§ **Task objective**
State the number of lines in these records that include the string "added", and say nothing more.

§ **Data to examine**
******

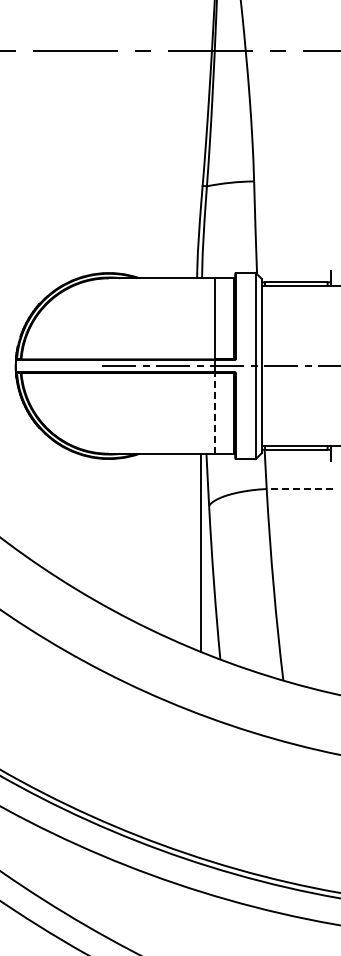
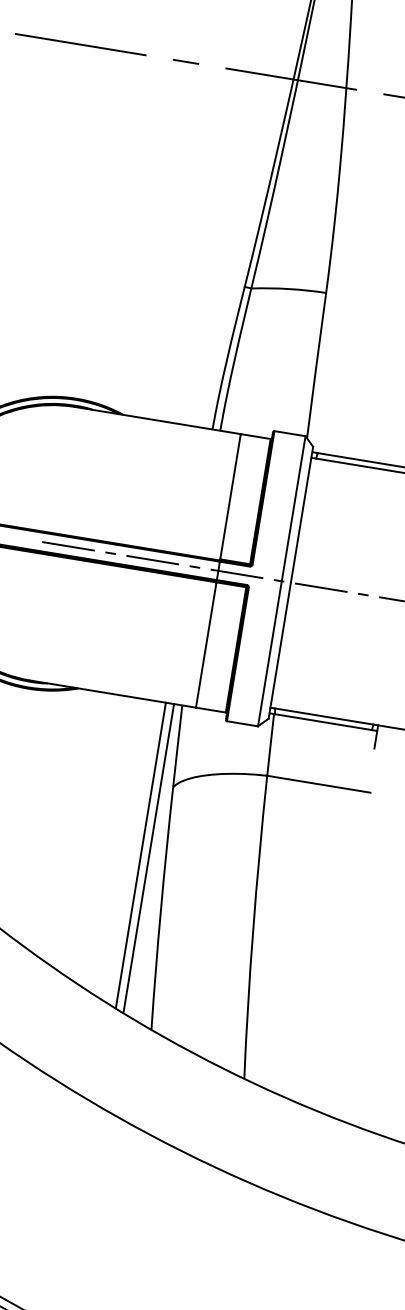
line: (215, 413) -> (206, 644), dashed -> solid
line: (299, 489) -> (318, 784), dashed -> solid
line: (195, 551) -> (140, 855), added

******

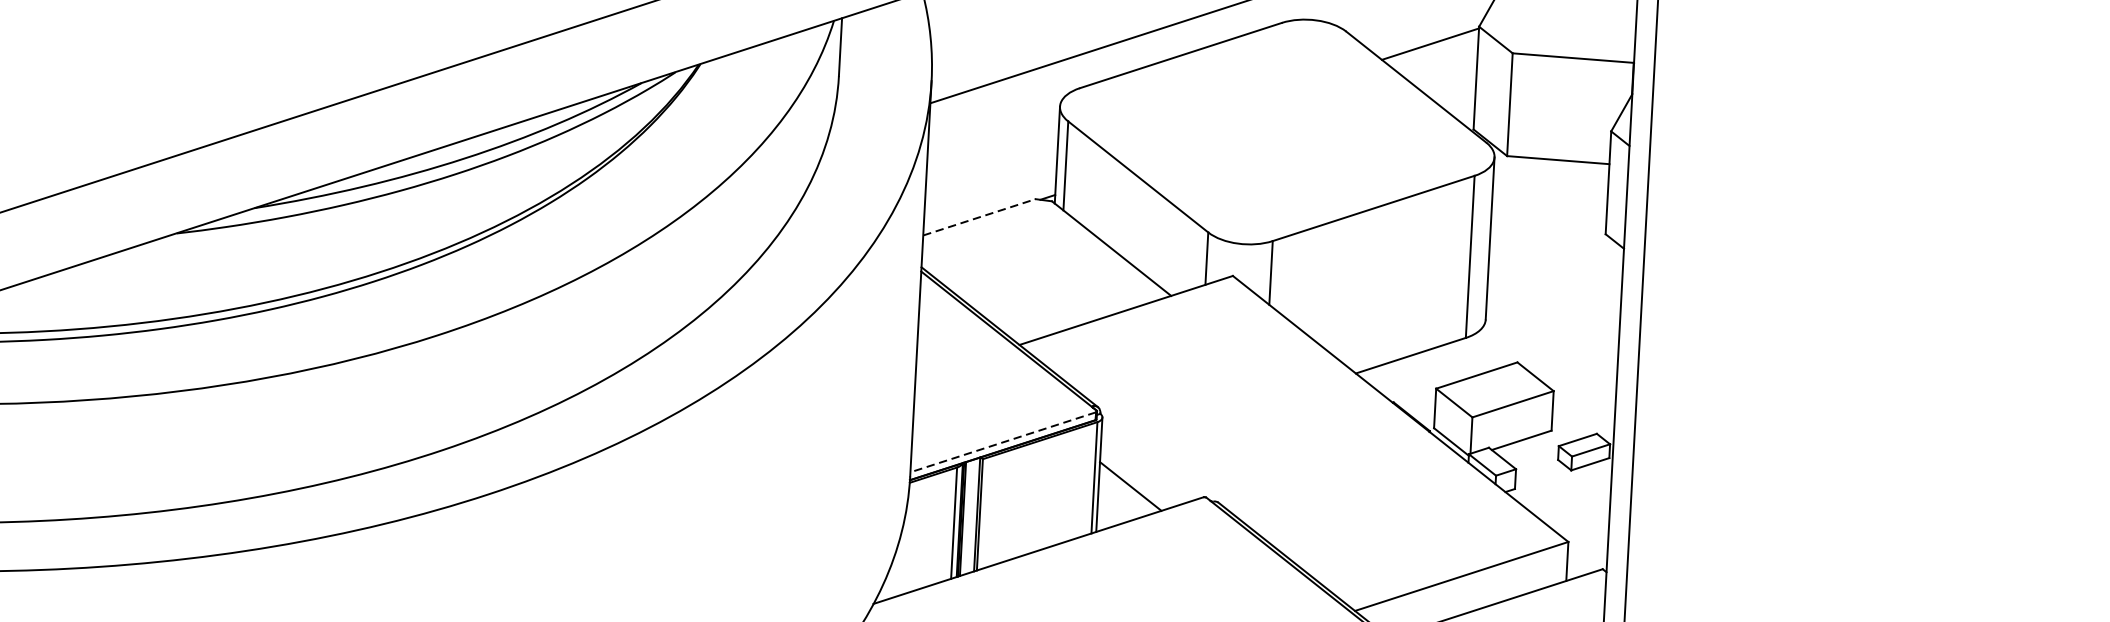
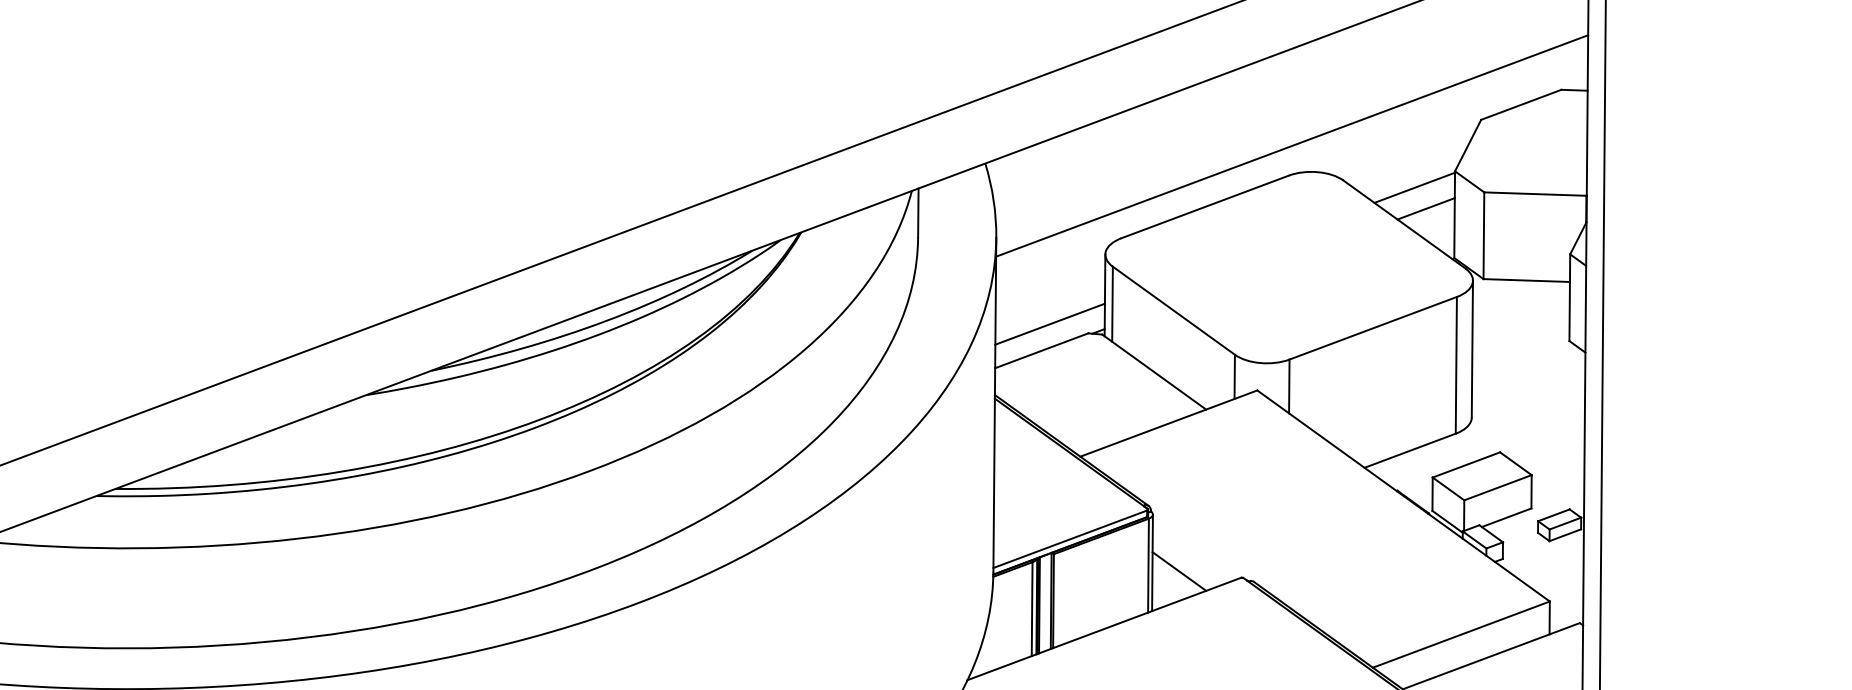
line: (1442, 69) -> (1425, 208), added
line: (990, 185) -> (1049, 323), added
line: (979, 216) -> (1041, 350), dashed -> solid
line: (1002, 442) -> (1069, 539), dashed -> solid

******

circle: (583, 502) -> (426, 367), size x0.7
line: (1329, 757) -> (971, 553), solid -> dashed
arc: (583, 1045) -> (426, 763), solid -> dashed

******

§ **Solved exercise**
3